▸ Brief
Reproduce the entries below verbatim, from their first line up to and including the line that contains "common name: Turkey vulture".

··· Extracted entries ···

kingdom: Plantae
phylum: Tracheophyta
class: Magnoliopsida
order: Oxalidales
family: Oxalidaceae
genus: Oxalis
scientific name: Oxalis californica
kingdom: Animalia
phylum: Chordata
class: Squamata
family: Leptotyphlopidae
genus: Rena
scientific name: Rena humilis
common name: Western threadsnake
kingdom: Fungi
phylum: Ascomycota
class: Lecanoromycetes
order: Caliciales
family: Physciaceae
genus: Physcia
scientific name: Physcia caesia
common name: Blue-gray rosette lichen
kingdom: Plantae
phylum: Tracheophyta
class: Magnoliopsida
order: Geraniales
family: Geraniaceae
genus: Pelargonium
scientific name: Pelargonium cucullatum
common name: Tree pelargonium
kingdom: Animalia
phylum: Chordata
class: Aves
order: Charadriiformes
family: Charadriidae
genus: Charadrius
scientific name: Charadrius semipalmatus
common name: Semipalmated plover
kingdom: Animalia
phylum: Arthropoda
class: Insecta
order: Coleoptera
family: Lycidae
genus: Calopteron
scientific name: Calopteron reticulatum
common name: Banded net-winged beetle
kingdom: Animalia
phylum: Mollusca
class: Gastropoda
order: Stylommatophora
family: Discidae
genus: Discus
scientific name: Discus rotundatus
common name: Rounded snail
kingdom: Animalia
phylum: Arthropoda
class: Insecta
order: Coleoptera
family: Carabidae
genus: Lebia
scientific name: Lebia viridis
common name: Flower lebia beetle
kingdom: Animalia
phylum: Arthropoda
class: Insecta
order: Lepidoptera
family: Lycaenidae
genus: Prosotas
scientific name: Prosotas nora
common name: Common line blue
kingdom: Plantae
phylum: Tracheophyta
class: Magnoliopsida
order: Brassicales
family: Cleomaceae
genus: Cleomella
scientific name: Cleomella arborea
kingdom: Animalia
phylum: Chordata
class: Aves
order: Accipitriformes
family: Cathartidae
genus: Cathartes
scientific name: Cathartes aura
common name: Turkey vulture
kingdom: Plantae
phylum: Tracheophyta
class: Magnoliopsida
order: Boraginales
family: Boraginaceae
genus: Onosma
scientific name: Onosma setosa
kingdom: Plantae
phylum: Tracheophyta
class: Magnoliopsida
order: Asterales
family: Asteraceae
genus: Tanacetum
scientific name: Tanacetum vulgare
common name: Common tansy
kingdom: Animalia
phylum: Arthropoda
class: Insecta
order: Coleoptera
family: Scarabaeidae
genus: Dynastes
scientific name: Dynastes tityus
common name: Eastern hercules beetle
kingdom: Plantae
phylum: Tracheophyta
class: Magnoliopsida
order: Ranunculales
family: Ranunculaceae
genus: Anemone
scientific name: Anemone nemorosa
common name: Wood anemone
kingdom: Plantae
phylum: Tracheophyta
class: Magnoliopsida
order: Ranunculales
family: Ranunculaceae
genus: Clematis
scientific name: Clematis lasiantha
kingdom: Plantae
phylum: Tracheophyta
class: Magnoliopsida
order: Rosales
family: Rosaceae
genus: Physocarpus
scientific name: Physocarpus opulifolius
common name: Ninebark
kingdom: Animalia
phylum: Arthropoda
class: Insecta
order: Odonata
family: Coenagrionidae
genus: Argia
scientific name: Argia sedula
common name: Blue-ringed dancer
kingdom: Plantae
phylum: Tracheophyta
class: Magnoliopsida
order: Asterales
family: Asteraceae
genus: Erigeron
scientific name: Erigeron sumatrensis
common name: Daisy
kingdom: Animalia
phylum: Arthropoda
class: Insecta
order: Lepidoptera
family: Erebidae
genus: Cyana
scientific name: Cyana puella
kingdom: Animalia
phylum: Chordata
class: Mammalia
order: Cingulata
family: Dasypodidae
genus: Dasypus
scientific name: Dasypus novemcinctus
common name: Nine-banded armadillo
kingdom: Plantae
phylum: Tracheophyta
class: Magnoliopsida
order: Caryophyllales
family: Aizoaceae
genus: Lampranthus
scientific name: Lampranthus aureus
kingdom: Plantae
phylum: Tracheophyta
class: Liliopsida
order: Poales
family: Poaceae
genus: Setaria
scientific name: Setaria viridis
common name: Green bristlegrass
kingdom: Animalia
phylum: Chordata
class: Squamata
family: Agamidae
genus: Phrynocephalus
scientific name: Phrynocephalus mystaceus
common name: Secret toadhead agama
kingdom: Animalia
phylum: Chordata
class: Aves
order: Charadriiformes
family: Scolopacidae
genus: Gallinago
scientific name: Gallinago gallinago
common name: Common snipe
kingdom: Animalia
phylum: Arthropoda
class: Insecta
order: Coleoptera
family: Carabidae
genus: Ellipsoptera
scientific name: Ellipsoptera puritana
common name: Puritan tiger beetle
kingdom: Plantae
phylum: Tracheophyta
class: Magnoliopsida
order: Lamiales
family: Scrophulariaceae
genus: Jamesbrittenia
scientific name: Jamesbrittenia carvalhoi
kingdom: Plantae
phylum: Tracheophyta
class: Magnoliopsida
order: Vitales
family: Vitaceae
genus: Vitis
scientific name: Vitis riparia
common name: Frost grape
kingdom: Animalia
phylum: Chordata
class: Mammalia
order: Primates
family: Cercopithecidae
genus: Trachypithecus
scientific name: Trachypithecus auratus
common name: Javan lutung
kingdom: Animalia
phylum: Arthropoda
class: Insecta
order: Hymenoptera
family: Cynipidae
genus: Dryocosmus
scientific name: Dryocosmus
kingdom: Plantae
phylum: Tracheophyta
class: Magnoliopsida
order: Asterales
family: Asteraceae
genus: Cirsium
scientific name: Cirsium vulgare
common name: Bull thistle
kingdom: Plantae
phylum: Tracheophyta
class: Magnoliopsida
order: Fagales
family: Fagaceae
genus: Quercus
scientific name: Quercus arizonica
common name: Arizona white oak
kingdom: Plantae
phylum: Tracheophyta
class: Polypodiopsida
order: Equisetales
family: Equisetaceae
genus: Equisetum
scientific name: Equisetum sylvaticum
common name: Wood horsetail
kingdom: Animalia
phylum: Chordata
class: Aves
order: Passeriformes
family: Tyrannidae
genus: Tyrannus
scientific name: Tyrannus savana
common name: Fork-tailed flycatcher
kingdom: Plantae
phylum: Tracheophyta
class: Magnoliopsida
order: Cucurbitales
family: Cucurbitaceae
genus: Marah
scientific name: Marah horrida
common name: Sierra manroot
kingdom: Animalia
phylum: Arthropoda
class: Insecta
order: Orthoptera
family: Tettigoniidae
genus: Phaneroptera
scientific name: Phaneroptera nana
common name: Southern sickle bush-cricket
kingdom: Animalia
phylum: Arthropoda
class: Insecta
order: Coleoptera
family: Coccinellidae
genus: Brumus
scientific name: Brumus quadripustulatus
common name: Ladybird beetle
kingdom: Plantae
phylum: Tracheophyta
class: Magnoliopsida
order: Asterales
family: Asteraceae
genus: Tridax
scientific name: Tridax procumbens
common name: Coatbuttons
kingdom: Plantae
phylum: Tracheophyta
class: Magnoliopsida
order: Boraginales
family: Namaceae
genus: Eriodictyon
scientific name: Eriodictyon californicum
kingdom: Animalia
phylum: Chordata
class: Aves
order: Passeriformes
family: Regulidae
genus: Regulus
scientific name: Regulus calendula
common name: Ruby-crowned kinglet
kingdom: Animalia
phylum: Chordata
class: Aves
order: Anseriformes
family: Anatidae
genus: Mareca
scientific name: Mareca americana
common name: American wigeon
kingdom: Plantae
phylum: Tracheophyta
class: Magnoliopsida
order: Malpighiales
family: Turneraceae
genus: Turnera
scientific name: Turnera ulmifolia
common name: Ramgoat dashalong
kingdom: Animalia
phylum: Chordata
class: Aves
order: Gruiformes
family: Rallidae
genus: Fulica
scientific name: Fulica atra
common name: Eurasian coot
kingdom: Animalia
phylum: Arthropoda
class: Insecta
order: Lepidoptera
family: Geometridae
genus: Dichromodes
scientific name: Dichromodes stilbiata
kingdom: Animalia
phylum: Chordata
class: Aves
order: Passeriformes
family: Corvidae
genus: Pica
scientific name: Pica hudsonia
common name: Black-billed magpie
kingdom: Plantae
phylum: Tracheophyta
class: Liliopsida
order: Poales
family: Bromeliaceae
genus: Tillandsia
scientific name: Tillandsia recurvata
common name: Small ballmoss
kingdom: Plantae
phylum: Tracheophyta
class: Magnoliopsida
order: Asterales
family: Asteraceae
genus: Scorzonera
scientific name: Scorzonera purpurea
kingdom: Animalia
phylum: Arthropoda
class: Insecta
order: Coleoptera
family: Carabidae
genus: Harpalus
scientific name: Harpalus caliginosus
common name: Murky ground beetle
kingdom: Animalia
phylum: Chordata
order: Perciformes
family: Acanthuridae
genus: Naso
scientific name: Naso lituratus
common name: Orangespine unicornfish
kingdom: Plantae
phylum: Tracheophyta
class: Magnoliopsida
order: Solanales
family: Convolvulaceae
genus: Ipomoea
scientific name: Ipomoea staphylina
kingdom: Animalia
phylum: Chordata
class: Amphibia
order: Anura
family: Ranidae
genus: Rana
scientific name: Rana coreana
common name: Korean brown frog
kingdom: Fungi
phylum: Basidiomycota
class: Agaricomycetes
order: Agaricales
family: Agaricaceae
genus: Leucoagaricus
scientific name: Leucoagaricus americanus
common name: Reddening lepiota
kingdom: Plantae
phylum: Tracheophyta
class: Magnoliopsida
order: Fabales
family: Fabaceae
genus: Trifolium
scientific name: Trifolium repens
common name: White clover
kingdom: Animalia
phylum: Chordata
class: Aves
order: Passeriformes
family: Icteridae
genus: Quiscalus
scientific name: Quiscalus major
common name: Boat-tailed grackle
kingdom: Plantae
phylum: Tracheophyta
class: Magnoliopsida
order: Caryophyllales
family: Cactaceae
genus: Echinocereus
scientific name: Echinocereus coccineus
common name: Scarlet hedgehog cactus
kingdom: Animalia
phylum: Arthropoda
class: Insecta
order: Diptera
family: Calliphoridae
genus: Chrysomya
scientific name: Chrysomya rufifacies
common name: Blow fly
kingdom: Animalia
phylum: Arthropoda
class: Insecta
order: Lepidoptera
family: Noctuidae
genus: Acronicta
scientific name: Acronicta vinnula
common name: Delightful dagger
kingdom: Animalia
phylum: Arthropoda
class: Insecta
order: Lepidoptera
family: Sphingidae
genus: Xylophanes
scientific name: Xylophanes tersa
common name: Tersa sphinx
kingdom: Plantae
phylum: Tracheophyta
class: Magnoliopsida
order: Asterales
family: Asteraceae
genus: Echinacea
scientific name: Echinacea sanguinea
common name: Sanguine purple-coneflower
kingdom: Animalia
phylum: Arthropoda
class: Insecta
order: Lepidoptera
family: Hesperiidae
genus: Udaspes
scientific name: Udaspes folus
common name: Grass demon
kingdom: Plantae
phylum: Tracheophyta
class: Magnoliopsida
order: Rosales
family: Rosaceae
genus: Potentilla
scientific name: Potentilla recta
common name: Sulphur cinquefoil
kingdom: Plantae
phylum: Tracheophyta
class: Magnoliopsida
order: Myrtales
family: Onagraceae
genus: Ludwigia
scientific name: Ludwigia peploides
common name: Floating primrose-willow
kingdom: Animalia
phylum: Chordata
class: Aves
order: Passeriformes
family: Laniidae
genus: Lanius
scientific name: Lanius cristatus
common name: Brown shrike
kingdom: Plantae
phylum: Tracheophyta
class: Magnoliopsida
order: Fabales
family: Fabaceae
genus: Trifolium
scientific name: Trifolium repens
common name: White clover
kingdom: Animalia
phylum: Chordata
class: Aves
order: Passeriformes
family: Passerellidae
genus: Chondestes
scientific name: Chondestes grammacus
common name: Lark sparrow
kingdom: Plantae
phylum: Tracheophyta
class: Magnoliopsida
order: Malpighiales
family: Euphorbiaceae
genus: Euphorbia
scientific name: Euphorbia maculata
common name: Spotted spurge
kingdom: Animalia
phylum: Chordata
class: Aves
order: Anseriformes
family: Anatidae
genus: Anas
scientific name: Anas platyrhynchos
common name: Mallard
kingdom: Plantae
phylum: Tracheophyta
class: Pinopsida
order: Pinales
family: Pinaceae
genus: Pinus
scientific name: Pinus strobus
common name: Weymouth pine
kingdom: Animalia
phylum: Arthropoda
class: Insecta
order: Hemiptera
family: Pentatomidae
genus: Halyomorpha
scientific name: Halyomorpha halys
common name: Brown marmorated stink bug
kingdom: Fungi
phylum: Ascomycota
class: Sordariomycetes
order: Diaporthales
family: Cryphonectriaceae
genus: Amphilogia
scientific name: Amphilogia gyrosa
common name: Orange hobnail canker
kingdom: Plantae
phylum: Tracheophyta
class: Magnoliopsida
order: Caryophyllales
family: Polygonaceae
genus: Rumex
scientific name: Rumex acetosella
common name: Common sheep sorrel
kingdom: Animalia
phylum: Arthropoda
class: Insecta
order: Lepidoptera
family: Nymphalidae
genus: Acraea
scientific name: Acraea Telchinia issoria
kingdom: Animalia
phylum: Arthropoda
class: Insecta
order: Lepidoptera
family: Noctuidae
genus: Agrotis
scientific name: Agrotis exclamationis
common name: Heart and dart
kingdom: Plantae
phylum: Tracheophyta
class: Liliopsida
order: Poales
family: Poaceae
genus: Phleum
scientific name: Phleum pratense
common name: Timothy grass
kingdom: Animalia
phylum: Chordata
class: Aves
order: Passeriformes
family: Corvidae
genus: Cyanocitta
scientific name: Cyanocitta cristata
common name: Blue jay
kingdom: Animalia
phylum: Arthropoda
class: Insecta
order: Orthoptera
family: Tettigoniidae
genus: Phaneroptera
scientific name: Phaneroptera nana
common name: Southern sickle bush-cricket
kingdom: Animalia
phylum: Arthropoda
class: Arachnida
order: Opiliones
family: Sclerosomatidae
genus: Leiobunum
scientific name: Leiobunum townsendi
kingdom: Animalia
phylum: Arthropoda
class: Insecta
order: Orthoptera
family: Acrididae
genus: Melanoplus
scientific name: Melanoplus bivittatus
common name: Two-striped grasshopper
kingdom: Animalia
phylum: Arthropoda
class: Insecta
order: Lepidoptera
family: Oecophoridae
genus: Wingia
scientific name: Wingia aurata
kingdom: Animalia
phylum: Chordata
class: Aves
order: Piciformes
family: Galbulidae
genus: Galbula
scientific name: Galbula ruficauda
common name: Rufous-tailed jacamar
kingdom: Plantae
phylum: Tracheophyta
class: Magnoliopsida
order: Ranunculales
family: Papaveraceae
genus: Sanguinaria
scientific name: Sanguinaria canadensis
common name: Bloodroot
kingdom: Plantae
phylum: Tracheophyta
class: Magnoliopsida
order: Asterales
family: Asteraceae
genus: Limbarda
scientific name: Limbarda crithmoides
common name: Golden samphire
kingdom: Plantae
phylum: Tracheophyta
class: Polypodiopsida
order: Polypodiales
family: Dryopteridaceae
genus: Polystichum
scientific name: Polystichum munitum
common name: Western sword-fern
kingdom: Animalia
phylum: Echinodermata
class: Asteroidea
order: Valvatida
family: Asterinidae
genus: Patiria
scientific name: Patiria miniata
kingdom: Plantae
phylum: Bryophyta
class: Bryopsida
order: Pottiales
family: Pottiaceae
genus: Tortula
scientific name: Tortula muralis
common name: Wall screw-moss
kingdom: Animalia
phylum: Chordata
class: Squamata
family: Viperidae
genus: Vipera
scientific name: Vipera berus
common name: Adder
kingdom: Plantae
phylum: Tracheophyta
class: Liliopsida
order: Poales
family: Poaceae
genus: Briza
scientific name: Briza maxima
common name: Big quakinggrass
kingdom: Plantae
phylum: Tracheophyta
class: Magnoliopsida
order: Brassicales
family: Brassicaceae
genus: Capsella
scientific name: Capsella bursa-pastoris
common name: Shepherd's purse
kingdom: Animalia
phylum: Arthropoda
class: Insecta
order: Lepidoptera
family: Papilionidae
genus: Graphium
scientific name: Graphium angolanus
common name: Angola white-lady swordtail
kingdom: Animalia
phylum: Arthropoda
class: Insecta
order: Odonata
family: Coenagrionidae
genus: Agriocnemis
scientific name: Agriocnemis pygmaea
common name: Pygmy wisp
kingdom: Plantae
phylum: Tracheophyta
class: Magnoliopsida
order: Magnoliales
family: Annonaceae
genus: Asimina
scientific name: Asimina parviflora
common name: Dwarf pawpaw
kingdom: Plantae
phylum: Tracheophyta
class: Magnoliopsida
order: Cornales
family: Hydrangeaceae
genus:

···

▸ Exercise response
kingdom: Plantae
phylum: Tracheophyta
class: Magnoliopsida
order: Oxalidales
family: Oxalidaceae
genus: Oxalis
scientific name: Oxalis californica
kingdom: Animalia
phylum: Chordata
class: Squamata
family: Leptotyphlopidae
genus: Rena
scientific name: Rena humilis
common name: Western threadsnake
kingdom: Fungi
phylum: Ascomycota
class: Lecanoromycetes
order: Caliciales
family: Physciaceae
genus: Physcia
scientific name: Physcia caesia
common name: Blue-gray rosette lichen
kingdom: Plantae
phylum: Tracheophyta
class: Magnoliopsida
order: Geraniales
family: Geraniaceae
genus: Pelargonium
scientific name: Pelargonium cucullatum
common name: Tree pelargonium
kingdom: Animalia
phylum: Chordata
class: Aves
order: Charadriiformes
family: Charadriidae
genus: Charadrius
scientific name: Charadrius semipalmatus
common name: Semipalmated plover
kingdom: Animalia
phylum: Arthropoda
class: Insecta
order: Coleoptera
family: Lycidae
genus: Calopteron
scientific name: Calopteron reticulatum
common name: Banded net-winged beetle
kingdom: Animalia
phylum: Mollusca
class: Gastropoda
order: Stylommatophora
family: Discidae
genus: Discus
scientific name: Discus rotundatus
common name: Rounded snail
kingdom: Animalia
phylum: Arthropoda
class: Insecta
order: Coleoptera
family: Carabidae
genus: Lebia
scientific name: Lebia viridis
common name: Flower lebia beetle
kingdom: Animalia
phylum: Arthropoda
class: Insecta
order: Lepidoptera
family: Lycaenidae
genus: Prosotas
scientific name: Prosotas nora
common name: Common line blue
kingdom: Plantae
phylum: Tracheophyta
class: Magnoliopsida
order: Brassicales
family: Cleomaceae
genus: Cleomella
scientific name: Cleomella arborea
kingdom: Animalia
phylum: Chordata
class: Aves
order: Accipitriformes
family: Cathartidae
genus: Cathartes
scientific name: Cathartes aura
common name: Turkey vulture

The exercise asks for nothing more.